On 9/9/2021 at 1:56 PM, jedovaty said:I can't get rid of that shiny spot where the chocolate first hits the mold. Here's what I've tried:
- super clean the mold
- extra polish on mold with super soft microfiber cloth
- more expensive, professional mold
- two tempering methods (bowl over hot/cold water, silk)
- bringing the mold to 90-95F
Attached photo shows my typical result (photo with 4 bars) and the best results so far (photo with 3 bars). The best result came from the mold being at roughly 90F this time. The chocolate I make is from home-roasted beans, using a little cacao butter and sugar, no other ingredients.

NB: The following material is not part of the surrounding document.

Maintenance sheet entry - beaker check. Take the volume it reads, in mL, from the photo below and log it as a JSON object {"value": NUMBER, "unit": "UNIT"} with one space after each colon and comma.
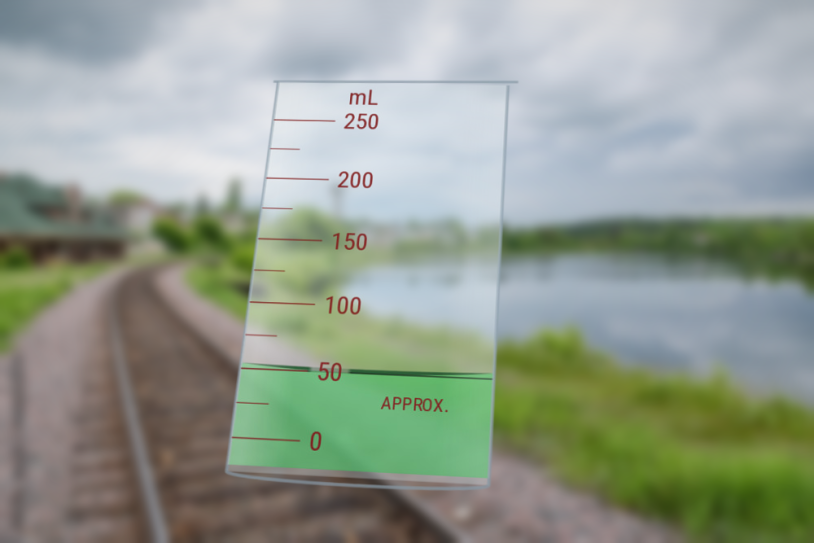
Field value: {"value": 50, "unit": "mL"}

I usually do silk tempering right in the wet grinder, but have wanted to improve the "snap", so changed recently to pouring the contents into a bowl, heating to 130F for complete melting, then chilling to roughly 93-95F, adding grated silk, mixing like crazy, then pouring into the molds, smack on the counter rapidly several times, and into the fridge to chill quickly, ~30 minutes.
I make chocolate in kitchen ambient range 60-75F, and humidity typically averages around 65%, although it can be as low as 40% or high as 80%, since I keep my windows open and live near the ocean.
Can it get any better, or is this the best one can accomplish at home?
I'm 5-6 years into this hobby and finally starting to tweak these finer points
Asked a chocolatier about this, and they said it could be solved by either spraying a clear coat of cocoa butter first or experimenting with your environmental conditions, cooling process, and working temp.
I asked about coating the cavity the same way you would for a bonbon shell and they said it would not work. Easy enough to try out and make sure, though.